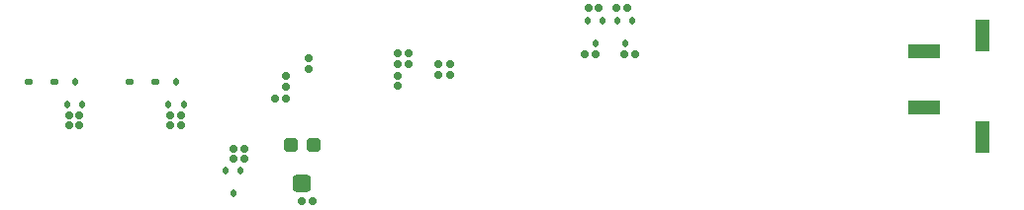
<source format=gbp>
G04*
G04 #@! TF.GenerationSoftware,Altium Limited,Altium Designer,23.0.1 (38)*
G04*
G04 Layer_Color=128*
%FSAX25Y25*%
%MOIN*%
G70*
G04*
G04 #@! TF.SameCoordinates,B9DD0259-405E-4331-997F-192D94839516*
G04*
G04*
G04 #@! TF.FilePolarity,Positive*
G04*
G01*
G75*
G04:AMPARAMS|DCode=25|XSize=23.62mil|YSize=23.62mil|CornerRadius=5.91mil|HoleSize=0mil|Usage=FLASHONLY|Rotation=270.000|XOffset=0mil|YOffset=0mil|HoleType=Round|Shape=RoundedRectangle|*
%AMROUNDEDRECTD25*
21,1,0.02362,0.01181,0,0,270.0*
21,1,0.01181,0.02362,0,0,270.0*
1,1,0.01181,-0.00591,-0.00591*
1,1,0.01181,-0.00591,0.00591*
1,1,0.01181,0.00591,0.00591*
1,1,0.01181,0.00591,-0.00591*
%
%ADD25ROUNDEDRECTD25*%
G04:AMPARAMS|DCode=29|XSize=25.2mil|YSize=25.2mil|CornerRadius=6.3mil|HoleSize=0mil|Usage=FLASHONLY|Rotation=270.000|XOffset=0mil|YOffset=0mil|HoleType=Round|Shape=RoundedRectangle|*
%AMROUNDEDRECTD29*
21,1,0.02520,0.01260,0,0,270.0*
21,1,0.01260,0.02520,0,0,270.0*
1,1,0.01260,-0.00630,-0.00630*
1,1,0.01260,-0.00630,0.00630*
1,1,0.01260,0.00630,0.00630*
1,1,0.01260,0.00630,-0.00630*
%
%ADD29ROUNDEDRECTD29*%
G04:AMPARAMS|DCode=32|XSize=23.62mil|YSize=23.62mil|CornerRadius=5.91mil|HoleSize=0mil|Usage=FLASHONLY|Rotation=0.000|XOffset=0mil|YOffset=0mil|HoleType=Round|Shape=RoundedRectangle|*
%AMROUNDEDRECTD32*
21,1,0.02362,0.01181,0,0,0.0*
21,1,0.01181,0.02362,0,0,0.0*
1,1,0.01181,0.00591,-0.00591*
1,1,0.01181,-0.00591,-0.00591*
1,1,0.01181,-0.00591,0.00591*
1,1,0.01181,0.00591,0.00591*
%
%ADD32ROUNDEDRECTD32*%
G04:AMPARAMS|DCode=33|XSize=25.2mil|YSize=25.2mil|CornerRadius=6.3mil|HoleSize=0mil|Usage=FLASHONLY|Rotation=180.000|XOffset=0mil|YOffset=0mil|HoleType=Round|Shape=RoundedRectangle|*
%AMROUNDEDRECTD33*
21,1,0.02520,0.01260,0,0,180.0*
21,1,0.01260,0.02520,0,0,180.0*
1,1,0.01260,-0.00630,0.00630*
1,1,0.01260,0.00630,0.00630*
1,1,0.01260,0.00630,-0.00630*
1,1,0.01260,-0.00630,-0.00630*
%
%ADD33ROUNDEDRECTD33*%
G04:AMPARAMS|DCode=107|XSize=18.5mil|YSize=23.62mil|CornerRadius=4.63mil|HoleSize=0mil|Usage=FLASHONLY|Rotation=0.000|XOffset=0mil|YOffset=0mil|HoleType=Round|Shape=RoundedRectangle|*
%AMROUNDEDRECTD107*
21,1,0.01850,0.01437,0,0,0.0*
21,1,0.00925,0.02362,0,0,0.0*
1,1,0.00925,0.00463,-0.00719*
1,1,0.00925,-0.00463,-0.00719*
1,1,0.00925,-0.00463,0.00719*
1,1,0.00925,0.00463,0.00719*
%
%ADD107ROUNDEDRECTD107*%
G04:AMPARAMS|DCode=108|XSize=25.59mil|YSize=19.68mil|CornerRadius=4.92mil|HoleSize=0mil|Usage=FLASHONLY|Rotation=0.000|XOffset=0mil|YOffset=0mil|HoleType=Round|Shape=RoundedRectangle|*
%AMROUNDEDRECTD108*
21,1,0.02559,0.00984,0,0,0.0*
21,1,0.01575,0.01968,0,0,0.0*
1,1,0.00984,0.00787,-0.00492*
1,1,0.00984,-0.00787,-0.00492*
1,1,0.00984,-0.00787,0.00492*
1,1,0.00984,0.00787,0.00492*
%
%ADD108ROUNDEDRECTD108*%
G04:AMPARAMS|DCode=109|XSize=108.27mil|YSize=47.24mil|CornerRadius=2.36mil|HoleSize=0mil|Usage=FLASHONLY|Rotation=90.000|XOffset=0mil|YOffset=0mil|HoleType=Round|Shape=RoundedRectangle|*
%AMROUNDEDRECTD109*
21,1,0.10827,0.04252,0,0,90.0*
21,1,0.10354,0.04724,0,0,90.0*
1,1,0.00472,0.02126,0.05177*
1,1,0.00472,0.02126,-0.05177*
1,1,0.00472,-0.02126,-0.05177*
1,1,0.00472,-0.02126,0.05177*
%
%ADD109ROUNDEDRECTD109*%
G04:AMPARAMS|DCode=110|XSize=47.24mil|YSize=47.24mil|CornerRadius=11.81mil|HoleSize=0mil|Usage=FLASHONLY|Rotation=0.000|XOffset=0mil|YOffset=0mil|HoleType=Round|Shape=RoundedRectangle|*
%AMROUNDEDRECTD110*
21,1,0.04724,0.02362,0,0,0.0*
21,1,0.02362,0.04724,0,0,0.0*
1,1,0.02362,0.01181,-0.01181*
1,1,0.02362,-0.01181,-0.01181*
1,1,0.02362,-0.01181,0.01181*
1,1,0.02362,0.01181,0.01181*
%
%ADD110ROUNDEDRECTD110*%
G04:AMPARAMS|DCode=111|XSize=62.99mil|YSize=59.06mil|CornerRadius=14.76mil|HoleSize=0mil|Usage=FLASHONLY|Rotation=0.000|XOffset=0mil|YOffset=0mil|HoleType=Round|Shape=RoundedRectangle|*
%AMROUNDEDRECTD111*
21,1,0.06299,0.02953,0,0,0.0*
21,1,0.03347,0.05906,0,0,0.0*
1,1,0.02953,0.01673,-0.01476*
1,1,0.02953,-0.01673,-0.01476*
1,1,0.02953,-0.01673,0.01476*
1,1,0.02953,0.01673,0.01476*
%
%ADD111ROUNDEDRECTD111*%
G04:AMPARAMS|DCode=112|XSize=108.27mil|YSize=47.24mil|CornerRadius=2.36mil|HoleSize=0mil|Usage=FLASHONLY|Rotation=0.000|XOffset=0mil|YOffset=0mil|HoleType=Round|Shape=RoundedRectangle|*
%AMROUNDEDRECTD112*
21,1,0.10827,0.04252,0,0,0.0*
21,1,0.10354,0.04724,0,0,0.0*
1,1,0.00472,0.05177,-0.02126*
1,1,0.00472,-0.05177,-0.02126*
1,1,0.00472,-0.05177,0.02126*
1,1,0.00472,0.05177,0.02126*
%
%ADD112ROUNDEDRECTD112*%
D25*
X0157776Y0013976D02*
D03*
X0186417Y0063976D02*
D03*
X0189961D02*
D03*
X0189961Y0060236D02*
D03*
X0186417D02*
D03*
X0154232Y0013976D02*
D03*
X0254134Y0079134D02*
D03*
X0250590D02*
D03*
X0253051Y0063484D02*
D03*
X0249508D02*
D03*
X0263779Y0079134D02*
D03*
X0260236D02*
D03*
X0262894Y0063484D02*
D03*
X0266437D02*
D03*
D29*
X0145039Y0048720D02*
D03*
X0148661D02*
D03*
D32*
X0131004Y0028248D02*
D03*
Y0031791D02*
D03*
X0113287Y0043110D02*
D03*
Y0039567D02*
D03*
X0109744D02*
D03*
Y0043110D02*
D03*
X0079232D02*
D03*
Y0039567D02*
D03*
X0075689D02*
D03*
Y0043110D02*
D03*
X0204035Y0060138D02*
D03*
Y0056595D02*
D03*
X0200098Y0060138D02*
D03*
Y0056595D02*
D03*
X0148622Y0052658D02*
D03*
X0134744Y0028248D02*
D03*
Y0031791D02*
D03*
X0148622Y0056201D02*
D03*
D33*
X0156398Y0062146D02*
D03*
Y0058524D02*
D03*
X0186516Y0056437D02*
D03*
Y0052815D02*
D03*
D107*
X0133563Y0024213D02*
D03*
X0128445D02*
D03*
X0131004Y0016732D02*
D03*
X0080216Y0046752D02*
D03*
X0077657Y0054232D02*
D03*
X0075098Y0046752D02*
D03*
X0114272D02*
D03*
X0111713Y0054232D02*
D03*
X0109153Y0046752D02*
D03*
X0265551Y0074902D02*
D03*
X0260433D02*
D03*
X0262992Y0067421D02*
D03*
X0255512Y0074902D02*
D03*
X0250394D02*
D03*
X0252953Y0067421D02*
D03*
D108*
X0070669Y0054232D02*
D03*
X0062008D02*
D03*
X0104724D02*
D03*
X0096063D02*
D03*
D109*
X0383465Y0069980D02*
D03*
Y0035728D02*
D03*
D110*
X0158169Y0032874D02*
D03*
X0150295D02*
D03*
D111*
X0154232Y0020079D02*
D03*
D112*
X0363681Y0064665D02*
D03*
Y0045669D02*
D03*
M02*

</source>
◆ ◆ ◆ ◆ ◆
> **About this exercise**:
Before answering, find the line with "21,1,0.01181,0.02362,0,0,270.0*" in the records above; then reproduce exactly each line from the first through that line, leaving out pictures.

> **Answer to this task**:
<source format=gbp>
G04*
G04 #@! TF.GenerationSoftware,Altium Limited,Altium Designer,23.0.1 (38)*
G04*
G04 Layer_Color=128*
%FSAX25Y25*%
%MOIN*%
G70*
G04*
G04 #@! TF.SameCoordinates,B9DD0259-405E-4331-997F-192D94839516*
G04*
G04*
G04 #@! TF.FilePolarity,Positive*
G04*
G01*
G75*
G04:AMPARAMS|DCode=25|XSize=23.62mil|YSize=23.62mil|CornerRadius=5.91mil|HoleSize=0mil|Usage=FLASHONLY|Rotation=270.000|XOffset=0mil|YOffset=0mil|HoleType=Round|Shape=RoundedRectangle|*
%AMROUNDEDRECTD25*
21,1,0.02362,0.01181,0,0,270.0*
21,1,0.01181,0.02362,0,0,270.0*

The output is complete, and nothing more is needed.